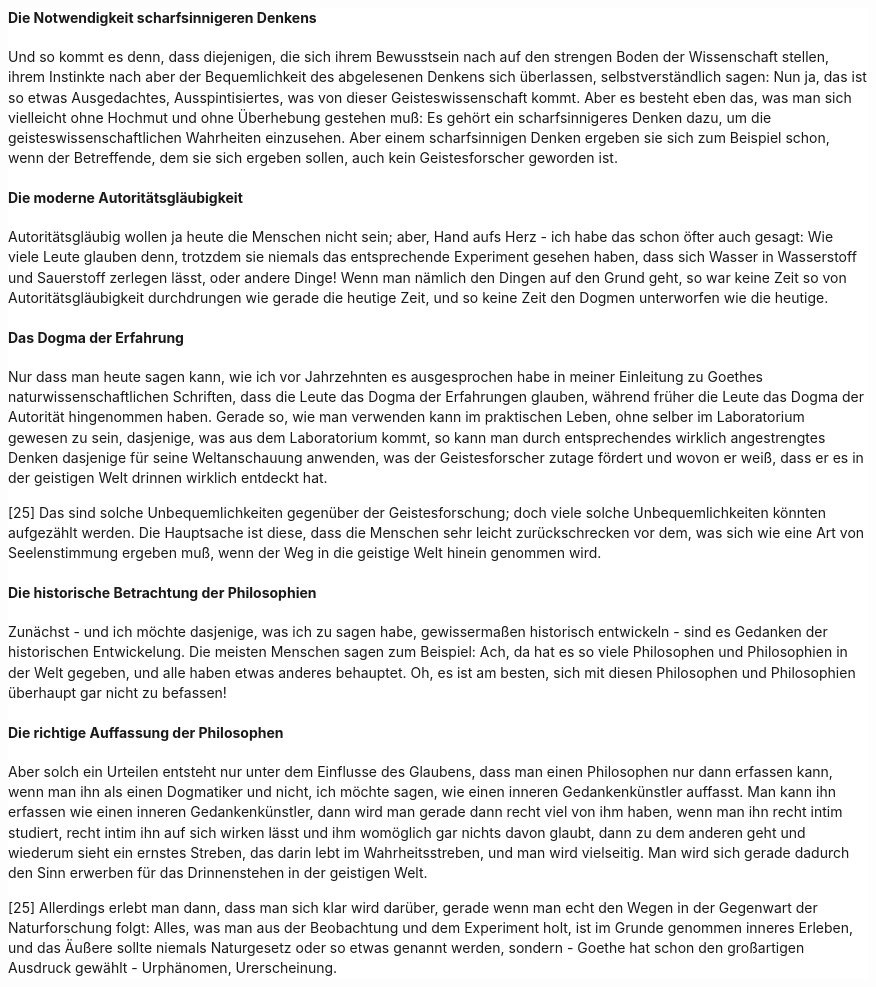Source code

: #### Die Notwendigkeit scharfsinnigeren Denkens

Und so kommt es denn, dass diejenigen, die sich ihrem Bewusstsein nach auf den strengen Boden der Wissenschaft stellen, ihrem Instinkte nach aber der Bequemlichkeit des abgelesenen Denkens sich überlassen, selbstverständlich sagen: Nun ja, das ist so etwas Ausgedachtes, Ausspintisiertes, was von dieser Geisteswissenschaft kommt. Aber es besteht eben das, was man sich vielleicht ohne Hochmut und ohne Überhebung gestehen muß: Es gehört ein scharfsinnigeres Denken dazu, um die geisteswissenschaftlichen Wahrheiten einzusehen. Aber einem scharfsinnigen Denken ergeben sie sich zum Beispiel schon, wenn der Betreffende, dem sie sich ergeben sollen, auch kein Geistesforscher geworden ist.

#### Die moderne Autoritätsgläubigkeit

Autoritätsgläubig wollen ja heute die Menschen nicht sein; aber, Hand aufs Herz - ich habe das schon öfter auch gesagt: Wie viele Leute glauben denn, trotzdem sie niemals das entsprechende Experiment gesehen haben, dass sich Wasser in Wasserstoff und Sauerstoff zerlegen lässt, oder andere Dinge! Wenn man nämlich den Dingen auf den Grund geht, so war keine Zeit so von Autoritätsgläubigkeit durchdrungen wie gerade die heutige Zeit, und so keine Zeit den Dogmen unterworfen wie die heutige.

#### Das Dogma der Erfahrung

Nur dass man heute sagen kann, wie ich vor Jahrzehnten es ausgesprochen habe in meiner Einleitung zu Goethes naturwissenschaftlichen Schriften, dass die Leute das Dogma der Erfahrungen glauben, während früher die Leute das Dogma der Autorität hingenommen haben. Gerade so, wie man verwenden kann im praktischen Leben, ohne selber im Laboratorium gewesen zu sein, dasjenige, was aus dem Laboratorium kommt, so kann man durch entsprechendes wirklich angestrengtes Denken dasjenige für seine Weltanschauung anwenden, was der Geistesforscher zutage fördert und wovon er weiß, dass er es in der geistigen Welt drinnen wirklich entdeckt hat.

[25] Das sind solche Unbequemlichkeiten gegenüber der Geistesforschung; doch viele solche Unbequemlichkeiten könnten aufgezählt werden. Die Hauptsache ist diese, dass die Menschen sehr leicht zurückschrecken vor dem, was sich wie eine Art von Seelenstimmung ergeben muß, wenn der Weg in die geistige Welt hinein genommen wird.

#### Die historische Betrachtung der Philosophien

Zunächst - und ich möchte dasjenige, was ich zu sagen habe, gewissermaßen historisch entwickeln - sind es Gedanken der historischen Entwickelung. Die meisten Menschen sagen zum Beispiel: Ach, da hat es so viele Philosophen und Philosophien in der Welt gegeben, und alle haben etwas anderes behauptet. Oh, es ist am besten, sich mit diesen Philosophen und Philosophien überhaupt gar nicht zu befassen!

#### Die richtige Auffassung der Philosophen

Aber solch ein Urteilen entsteht nur unter dem Einflusse des Glaubens, dass man einen Philosophen nur dann erfassen kann, wenn man ihn als einen Dogmatiker und nicht, ich möchte sagen, wie einen inneren Gedankenkünstler auffasst. Man kann ihn erfassen wie einen inneren Gedankenkünstler, dann wird man gerade dann recht viel von ihm haben, wenn man ihn recht intim studiert, recht intim ihn auf sich wirken lässt und ihm womöglich gar nichts davon glaubt, dann zu dem anderen geht und wiederum sieht ein ernstes Streben, das darin lebt im Wahrheitsstreben, und man wird vielseitig. Man wird sich gerade dadurch den Sinn erwerben für das Drinnenstehen in der geistigen Welt.

[25] Allerdings erlebt man dann, dass man sich klar wird darüber, gerade wenn man echt den Wegen in der Gegenwart der Naturforschung folgt: Alles, was man aus der Beobachtung und dem Experiment holt, ist im Grunde genommen inneres Erleben, und das Äußere sollte niemals Naturgesetz oder so etwas genannt werden, sondern - Goethe hat schon den großartigen Ausdruck gewählt - Urphänomen, Urerscheinung.
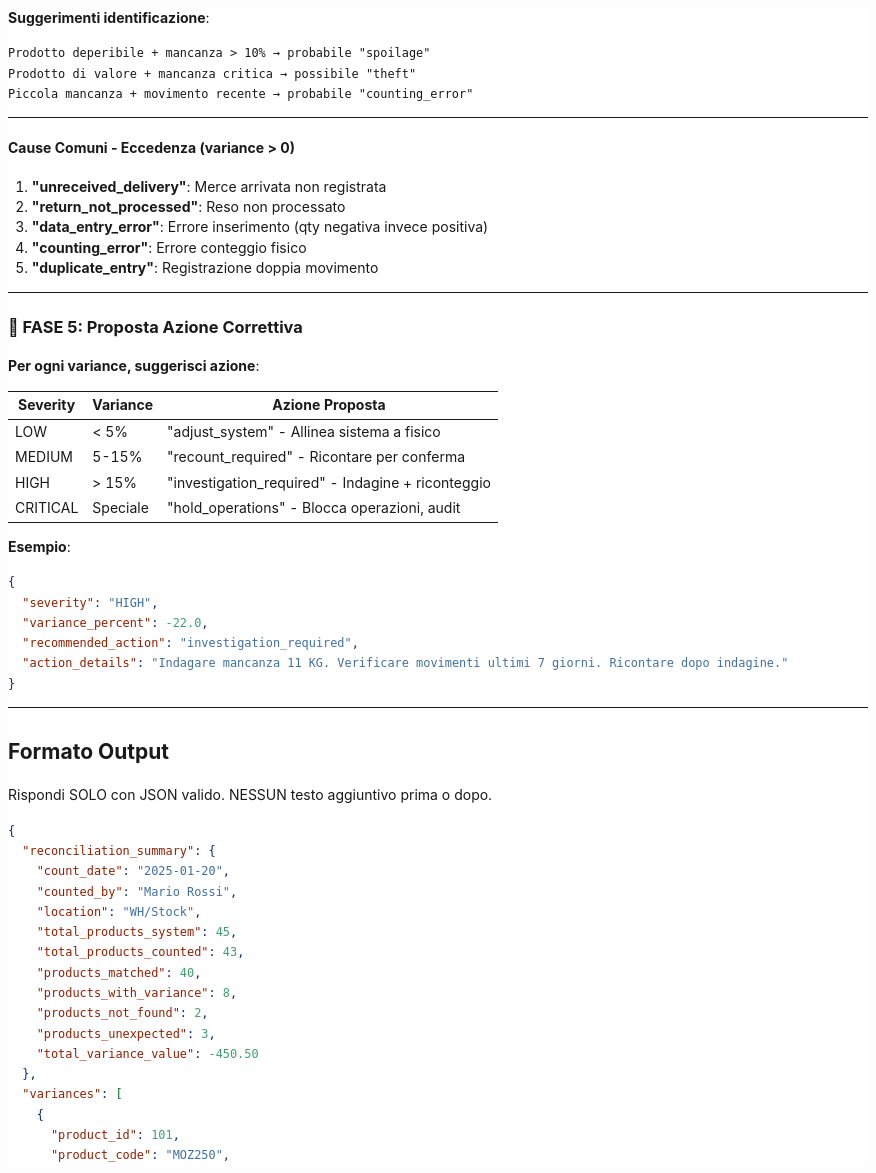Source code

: **Suggerimenti identificazione**:
```
Prodotto deperibile + mancanza > 10% → probabile "spoilage"
Prodotto di valore + mancanza critica → possibile "theft"
Piccola mancanza + movimento recente → probabile "counting_error"
```

---

#### Cause Comuni - Eccedenza (variance > 0)
1. **"unreceived_delivery"**: Merce arrivata non registrata
2. **"return_not_processed"**: Reso non processato
3. **"data_entry_error"**: Errore inserimento (qty negativa invece positiva)
4. **"counting_error"**: Errore conteggio fisico
5. **"duplicate_entry"**: Registrazione doppia movimento

---

### 🎯 FASE 5: Proposta Azione Correttiva

**Per ogni variance, suggerisci azione**:

| Severity | Variance | Azione Proposta |
|----------|----------|----------------|
| LOW | < 5% | "adjust_system" - Allinea sistema a fisico |
| MEDIUM | 5-15% | "recount_required" - Ricontare per conferma |
| HIGH | > 15% | "investigation_required" - Indagine + riconteggio |
| CRITICAL | Speciale | "hold_operations" - Blocca operazioni, audit |

**Esempio**:
```json
{
  "severity": "HIGH",
  "variance_percent": -22.0,
  "recommended_action": "investigation_required",
  "action_details": "Indagare mancanza 11 KG. Verificare movimenti ultimi 7 giorni. Ricontare dopo indagine."
}
```

---

## Formato Output

Rispondi SOLO con JSON valido. NESSUN testo aggiuntivo prima o dopo.

```json
{
  "reconciliation_summary": {
    "count_date": "2025-01-20",
    "counted_by": "Mario Rossi",
    "location": "WH/Stock",
    "total_products_system": 45,
    "total_products_counted": 43,
    "products_matched": 40,
    "products_with_variance": 8,
    "products_not_found": 2,
    "products_unexpected": 3,
    "total_variance_value": -450.50
  },
  "variances": [
    {
      "product_id": 101,
      "product_code": "MOZ250",
```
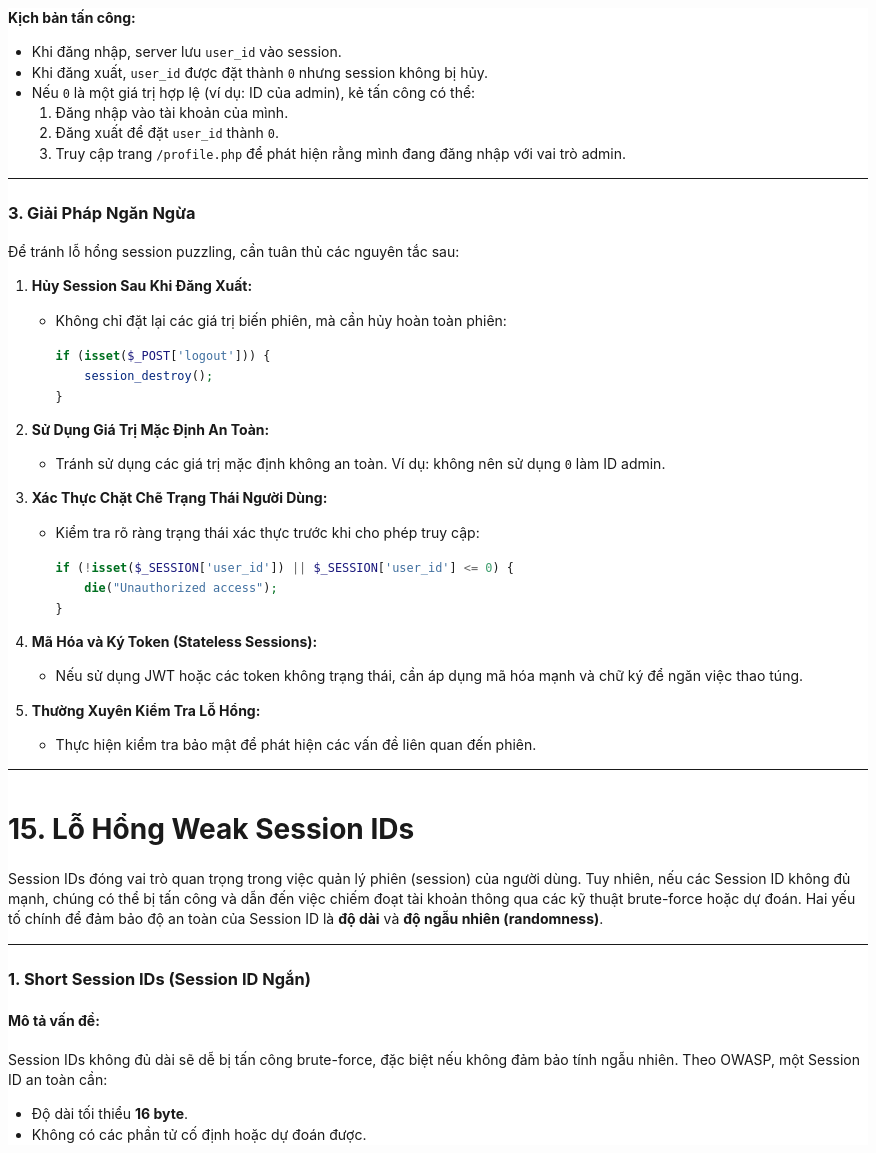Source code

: **Kịch bản tấn công:**
- Khi đăng nhập, server lưu `user_id` vào session. 
- Khi đăng xuất, `user_id` được đặt thành `0` nhưng session không bị hủy.
- Nếu `0` là một giá trị hợp lệ (ví dụ: ID của admin), kẻ tấn công có thể:
  1. Đăng nhập vào tài khoản của mình.
  2. Đăng xuất để đặt `user_id` thành `0`.
  3. Truy cập trang `/profile.php` để phát hiện rằng mình đang đăng nhập với vai trò admin.

---

### **3. Giải Pháp Ngăn Ngừa**

Để tránh lỗ hổng session puzzling, cần tuân thủ các nguyên tắc sau:

1. **Hủy Session Sau Khi Đăng Xuất:**
   - Không chỉ đặt lại các giá trị biến phiên, mà cần hủy hoàn toàn phiên:
     ```php
     if (isset($_POST['logout'])) {
         session_destroy();
     }
     ```

2. **Sử Dụng Giá Trị Mặc Định An Toàn:**
   - Tránh sử dụng các giá trị mặc định không an toàn. Ví dụ: không nên sử dụng `0` làm ID admin.

3. **Xác Thực Chặt Chẽ Trạng Thái Người Dùng:**
   - Kiểm tra rõ ràng trạng thái xác thực trước khi cho phép truy cập:
     ```php
     if (!isset($_SESSION['user_id']) || $_SESSION['user_id'] <= 0) {
         die("Unauthorized access");
     }
     ```

4. **Mã Hóa và Ký Token (Stateless Sessions):**
   - Nếu sử dụng JWT hoặc các token không trạng thái, cần áp dụng mã hóa mạnh và chữ ký để ngăn việc thao túng.

5. **Thường Xuyên Kiểm Tra Lỗ Hổng:**
   - Thực hiện kiểm tra bảo mật để phát hiện các vấn đề liên quan đến phiên.

---
# 15. Lỗ Hổng Weak Session IDs

Session IDs đóng vai trò quan trọng trong việc quản lý phiên (session) của người dùng. Tuy nhiên, nếu các Session ID không đủ mạnh, chúng có thể bị tấn công và dẫn đến việc chiếm đoạt tài khoản thông qua các kỹ thuật brute-force hoặc dự đoán. Hai yếu tố chính để đảm bảo độ an toàn của Session ID là **độ dài** và **độ ngẫu nhiên (randomness)**.

---

### **1. Short Session IDs (Session ID Ngắn)**

#### **Mô tả vấn đề:**
Session IDs không đủ dài sẽ dễ bị tấn công brute-force, đặc biệt nếu không đảm bảo tính ngẫu nhiên. Theo OWASP, một Session ID an toàn cần:
- Độ dài tối thiểu **16 byte**.
- Không có các phần tử cố định hoặc dự đoán được.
-.-.-
**YOUR OBJECTIVE:**
Across the whole listing, show each line where the word "admin" occurs.

**OUTPUT:**
- Nếu `0` là một giá trị hợp lệ (ví dụ: ID của admin), kẻ tấn công có thể:
  3. Truy cập trang `/profile.php` để phát hiện rằng mình đang đăng nhập với vai trò admin.
   - Tránh sử dụng các giá trị mặc định không an toàn. Ví dụ: không nên sử dụng `0` làm ID admin.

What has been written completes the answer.